### Challenges
1. From the hotel essay, extract the passage between "I have been" and "are by definition.", inclusive, word for word.
2. In the hotel essay, what factors did traditional travel agents use to match supply and demand? List every one.
3. Continue the hotel essay from its last sentence.

[BEGIN Article]

I have been a hotel investor, developer and manager for over 15 years. In many countries. I have seen some changes indeed. I was running a 3 billion real estate assets company and I had a dedicated CEO running our hotel business. I didn’t see, and he didn’t either, the nature of the changes modifying our hotel business environment. A year ago I personally bought back one of my first hotels in Prague and I came back to the hotel industry as a small independent hotelier. I want to share what I have witnessed with you; what I have found is lots of struggling around the new and already old recent digital tools available to hoteliers, new intermediaries, new hotel competitors and new clients.

I have witnessed simultaneously both an acceleration of the velocity of change in the travel industry and a frightening hotel immobilism, a blockage of the ‘static assets’ that hotels are by definition.

To understand the issues and the opportunities that I see, I think it is useful to discuss the 2 steps of the digital revolution and their implications for hoteliers separately.

The first internet age

The first internet age which came at the turn of the millennium has basically been a democratization of travel, mostly airplanes and hotel booking. Travel made easy. It was first a blessing for us hoteliers, by bringing more clients and easier access to large markets and communities. But it has overwhelmed hoteliers and engulfed a number of us in a vicious circle of dependence whereby we lost the ‘relation to customer’ and, as importantly, the management of the ‘relation to prospects’. To be provocative, it seems we increasingly end with the wrong clients in our properties. And are guests getting a better service than before?

Depersonalization

The most obvious manifestation of our industry struggle is the crisis of depersonalization related to the evolution of global on-line players, especially On Line Travel Agents (OTAs), which have squeezed many traditional Travel Agents (TA’s) out of business. However TA’s had a specific position in the traditional ecosystem of travel. They had their very own industry role in providing in depth knowledge of their clients, their families, businesses. They were often the ones to choose the best hotels for the guests and tailor-made their stays, in other world: they were matching supply and demand according to trip purposes, budgets, clients profile and a hotel in a specific location. Even better, specifically for vacation trips old fashion TA’s would be recommending a destination. Clients were relaxed, they trusted their supplier adviser, and they had the TA as buffer with the hotel. Hoteliers knew who was coming to their property, they were ready, and in many cases they knew the client before he even showed up.

[END Article]
[BEGIN Raw data]

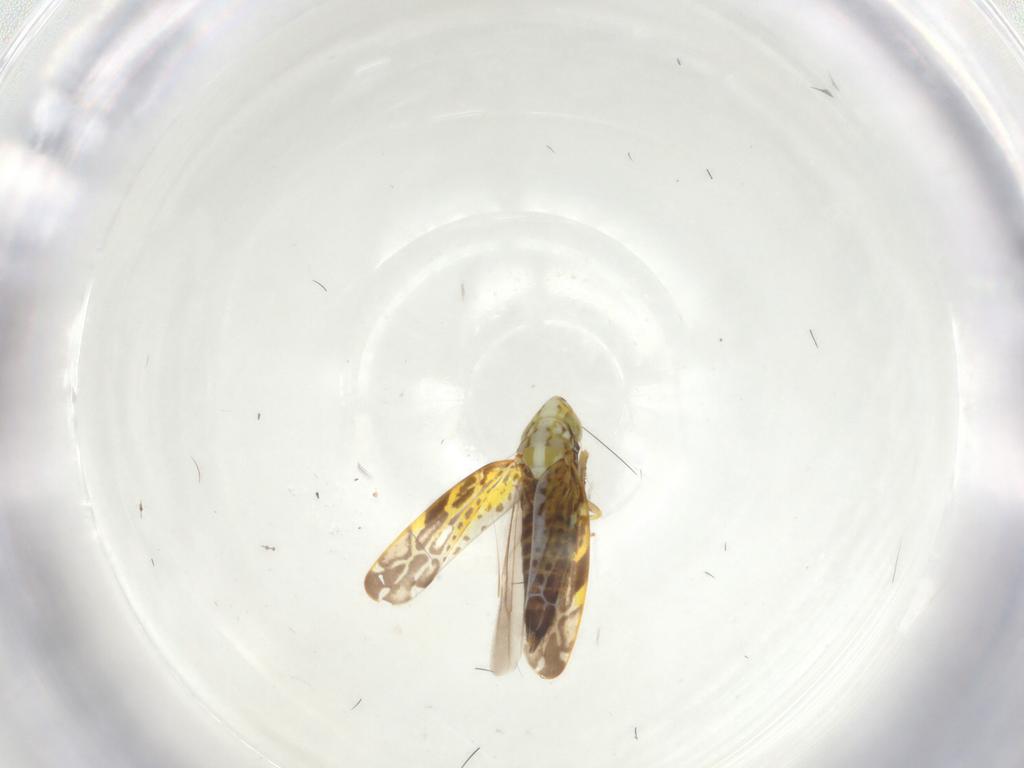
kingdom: Animalia
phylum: Arthropoda
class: Insecta
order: Hemiptera
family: Cicadellidae
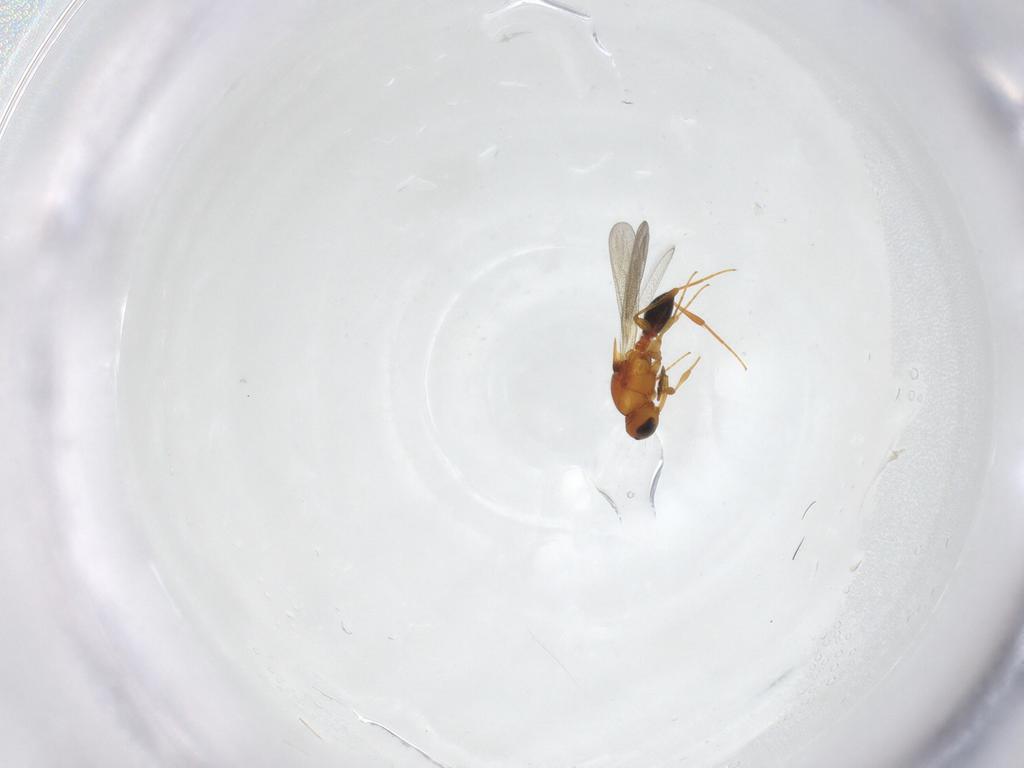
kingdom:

[END Raw data]

### Answers to each task
1.
I have been a hotel investor, developer and manager for over 15 years. In many countries. I have seen some changes indeed. I was running a 3 billion real estate assets company and I had a dedicated CEO running our hotel business. I didn’t see, and he didn’t either, the nature of the changes modifying our hotel business environment. A year ago I personally bought back one of my first hotels in Prague and I came back to the hotel industry as a small independent hotelier. I want to share what I have witnessed with you; what I have found is lots of struggling around the new and already old recent digital tools available to hoteliers, new intermediaries, new hotel competitors and new clients.

I have witnessed simultaneously both an acceleration of the velocity of change in the travel industry and a frightening hotel immobilism, a blockage of the ‘static assets’ that hotels are by definition.

2.
- trip purposes
- budgets
- clients profile
- a hotel in a specific location

3.
Disintermediation

The monopolization of the on-line world by OTAs at the expense of TAs and hotels has resulted in the industry limiting their focus to only few tangibles: price, stars, ‘the look’, and now, the reviews.

OTAs have smartly driven out hotels from the on-line marketing and booking process. Hoteliers welcomed this bonanza of new bookings at pure variable costs and progressively outsourced their sales and marketing… Up to a point that OTAs took over the relation to the client with dedicated customer e-mails which go through their system and disconnect the natural line of communication between hotel and a guest.

In the meantime, a lot of hoteliers continued operating obsolete, closed hotel systems keeping them away from guest knowledge and interaction. Most existing hotel management systems and notably guest management systems, and have been stacking up single-purpose functions designed for individual departments, Housekeeping or F&B are often not connected to the reservation system. The tools built are under-used. Staff accountability is limited. The result is a lack of anticipation of customer service as hotel staff can only react late when the guest is already on site…

For the guests, beside the road warriors and high end frequent travelers (we will talk about them later), the online offers, discount, private sale, have resulted in building naive expectations based on misleading information about hotels, their facilities and offers. Digitalization has cut them from a counterpart, hence little or no personalization of the product or service. This results in a potentially disappointing experience due to taking some or every compromise in order to get the ‘best deal’ backed by the so called ‘best price guarantee’. And they get addicted to it like being addicted to playing the lottery.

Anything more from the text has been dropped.